Following a virtual meeting on Friday 2 September, the Finance Ministers of the G7 countries (Germany, Canada, the United States, France, Italy, Japan, and the United Kingdom) pledged to “urgently work” to establish a price cap on Russian oil in a joint statement.
“We confirm today our joint political intention to finalise and implement a comprehensive prohibition of services which enable maritime transportation of Russian-origin crude oil and petroleum products globally - the provision of such services would only be allowed if the oil and petroleum products are purchased at or below a price (cap)”, the statement said.
This price cap will be set at a level based on “a range of technical inputs” and will be determined by the entire coalition of countries participating in this measure prior to its implementation in each jurisdiction. Its level can then be reviewed, if necessary, on the basis of monitoring the effectiveness and impact of the cap.
Through this measure, the G7 countries intend to reduce Russian revenues and Russia’s ability to finance its war of aggression against Ukraine, while limiting the impact of this war on global energy prices, particularly for low and middle income countries.
In their view, this measure can indeed “be particularly beneficial” for these countries, which are especially suffering from high energy and food prices.
The statement also stresses that G7 countries will establish in parallel “targeted mitigation mechanisms” to ensure that the most vulnerable and affected countries retain access to energy markets, including those of Russia.
It also calls on “all countries” to contribute to the design of the price cap and to implement the measure in order to maximise its effectiveness.
The EU seeks unanimity
Attending the meeting, European Commissioner for Economy Paolo Gentiloni said that the G7 Finance statement reinforces the sixth package of sanctions against Russia that the EU adopted in June (see EUROPE 12965/9), by extending the ban on Russian oil imports to G7 countries while allowing its trade to continue worldwide, but at a lower price.
He assured that the Commission would play its part in seeking the unanimity of the 27 Member States in order to apply the price cap on imported Russian oil in the EU in accordance with the timetable set out in the sixth sanctions package, i.e. 5 December 2022 for crude oil and 5 February 2023 for oil products.
Russia ready to suspend deliveries
On the Russian side, Russia’s Deputy Prime Minister for Energy, Alexander Novak, warned that his country “will simply not deliver any more oil or oil products to companies or countries that impose such restrictions”.
He called the idea of a cap “completely absurd” and said it would destabilise the market and “European and American consumers would be the first to pay the price”, according to AFP.

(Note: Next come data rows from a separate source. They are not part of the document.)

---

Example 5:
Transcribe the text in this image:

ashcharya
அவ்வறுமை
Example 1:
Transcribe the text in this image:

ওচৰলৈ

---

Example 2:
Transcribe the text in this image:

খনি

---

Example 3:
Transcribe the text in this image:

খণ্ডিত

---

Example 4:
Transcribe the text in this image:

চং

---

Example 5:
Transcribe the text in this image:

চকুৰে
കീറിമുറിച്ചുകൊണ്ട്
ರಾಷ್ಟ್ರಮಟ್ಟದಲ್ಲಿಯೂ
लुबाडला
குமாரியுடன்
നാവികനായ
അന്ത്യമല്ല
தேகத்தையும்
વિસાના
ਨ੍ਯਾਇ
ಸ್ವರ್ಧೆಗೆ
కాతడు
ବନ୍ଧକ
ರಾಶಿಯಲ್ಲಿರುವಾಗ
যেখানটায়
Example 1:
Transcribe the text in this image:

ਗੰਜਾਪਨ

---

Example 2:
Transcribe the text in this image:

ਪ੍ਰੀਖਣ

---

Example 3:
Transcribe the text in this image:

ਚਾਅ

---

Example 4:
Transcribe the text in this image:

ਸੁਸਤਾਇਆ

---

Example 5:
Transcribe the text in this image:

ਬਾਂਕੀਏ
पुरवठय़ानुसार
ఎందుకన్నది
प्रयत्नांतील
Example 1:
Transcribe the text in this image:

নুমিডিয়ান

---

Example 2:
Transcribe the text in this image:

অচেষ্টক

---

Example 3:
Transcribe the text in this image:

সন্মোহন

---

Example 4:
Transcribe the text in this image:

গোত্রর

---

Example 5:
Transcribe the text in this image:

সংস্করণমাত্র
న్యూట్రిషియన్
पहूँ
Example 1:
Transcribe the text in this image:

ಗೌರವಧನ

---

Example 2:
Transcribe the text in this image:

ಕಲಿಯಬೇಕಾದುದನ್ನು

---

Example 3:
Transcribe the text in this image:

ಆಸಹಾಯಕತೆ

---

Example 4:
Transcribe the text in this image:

The US State Department’s sanctions coordinator, James O’Brien, said that “Russia needs to keep its energy machine running and needs the money (from its energy exports)”.
Moscow has also said that sanctions against Russia threaten the operation of Nord Stream 1 by causing a shortage of spare parts.
According to Kremlin spokesman Dmitry Peskov, the operation of the entire system is at risk, as there are no reserves to replace the only working turbine if necessary.
This declaration was made on the day the maintenance work on Nord Stream 1 was completed. Work that started on 31 August and caused a total halt to Russian gas deliveries to Europe via this pipeline (see EUROPE 13011/26).
While some feared that the outage would be prolonged, shipping orders issued by the operator Nord Stream indicate that gas flows are expected to resume at the pre-maintenance level of 20% starting at 2am.